U.S. Postal Service inspector general estimates billions of delayed mail pieces - The Washington Post


----------



## somedevildawg (Jun 20, 2011)

Id just as soon them close the post office down.....it's been a money loser for many, many years. Not to mention, they've lost several packages, never to be found with little to no insurance.....


----------



## azmike (Jan 4, 2015)

I bought a small control key for a SVEA camp stove on ebay. It was mailed the first of August---I received it last week! I had already been refunded as a loss. Oh yea, it had to make it from SOCAL to AZ.


----------



## ozarkian (Dec 11, 2010)

somedevildawg said:


> Id just as soon them close the post office down.....it's been a money loser for many, many years. Not to mention, they've lost several packages, never to be found with little to no insurance.....












* "Clavins"*


----------



## ozarkian (Dec 11, 2010)

azmike said:


> I bought a small control key for a SVEA camp stove on ebay. It was mailed the first of August---I received it last week! I had already been refunded as a loss. Oh yea, it had to make it from SOCAL to AZ.












* NEWMAN*


----------



## mlappin (Jun 25, 2009)

I ordered a manual for my Cummins when I first bought it, took five weeks to show up and it had seen more of this country than I have by time it finally made it here.

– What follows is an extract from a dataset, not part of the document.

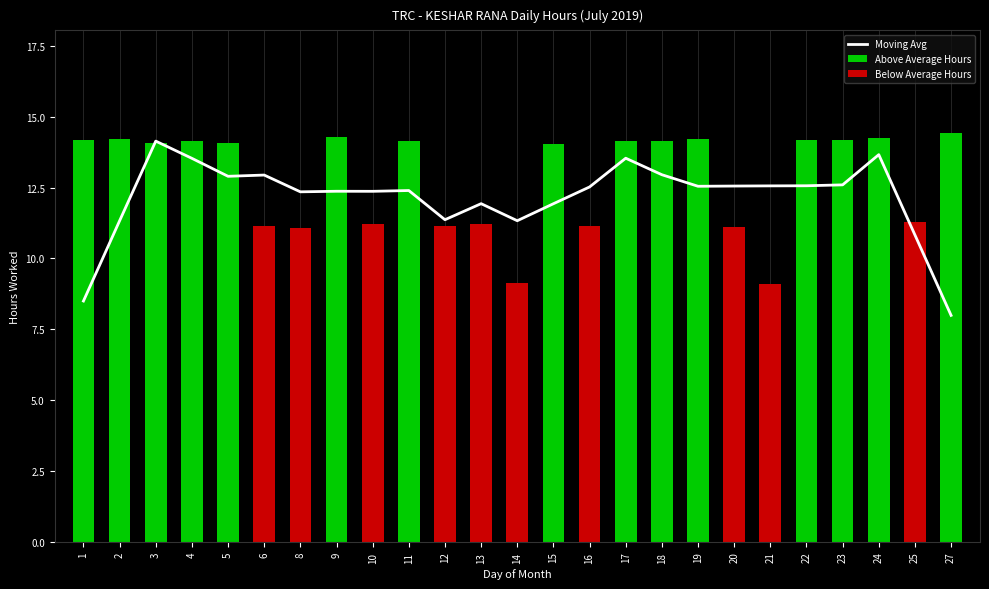

What is the difference between the values at 18 and 4?

0.6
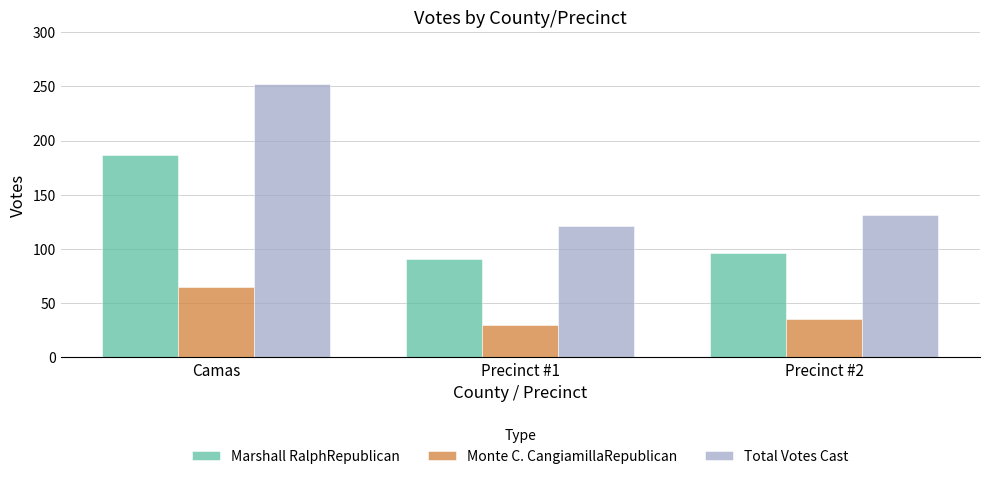

Which series has the widest spread of values?

Total Votes Cast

If I'm shopping Ebay or Amazon I'll purposely pass up an item that is going to be mailed USPS. I've had the item show up a few times before their tracking ever got updated. Or if multiple purchases I'll have the UPS/Fedex stuff show up in a day o two while the USPS takes at least 4 days if not a week.


----------



## Teslan (Aug 20, 2011)

I don't mind the U.S. mail. Besides the junk mail of course. Since they have started to deliver for Amazon Prime I've liked it. Never a lost package yet. And better then Fed ex or UPS I know when an item is going to be delivered. Not just sometime before 8pm, but somewhere between 11:00am and 1pm depending on what day it is. Which is helpful if something needs to be signed for.


----------



## mlappin (Jun 25, 2009)

Teslan said:


> I don't mind the U.S. mail. Besides the junk mail of course. Since they have started to deliver for Amazon Prime I've liked it. Never a lost package yet. And better then Fed ex or UPS I know when an item is going to be delivered. Not just sometime before 8pm, but somewhere between 11:00am and 1pm depending on what day it is. Which is helpful if something needs to be signed for.


UPS gives me a time for delivery&#8230;

Do you have the latest app from them? Usually pretty spot on unless the new driver is at the wheel, I don't see her lasting thru the Christmas blitz.


----------



## Teslan (Aug 20, 2011)

mlappin said:


> UPS gives me a time for delivery&#8230;
> 
> Do you have the latest app from them? Usually pretty spot on unless the new driver is at the wheel, I don't see her lasting thru the Christmas blitz.


I just get a text that it will be delivered before 8pm. I didn't know they had an app.


----------



## CowboyRam (Dec 13, 2015)

I sent my son a birthday card; his birthday is on September 24; it went out about a week before, and he still has not got it yet. My mother send him a card two days later, and he got that one. Unless my ex intercepted it, and trying to make me look like I don't care about him. Her and I don't get along to well. I hope she is not that petty, but would not put it past her.

When I was in college I needed something from home, my parents sent it to me; finally a month later it showed up. By that time I had already gone home and picked up the info I needed.


----------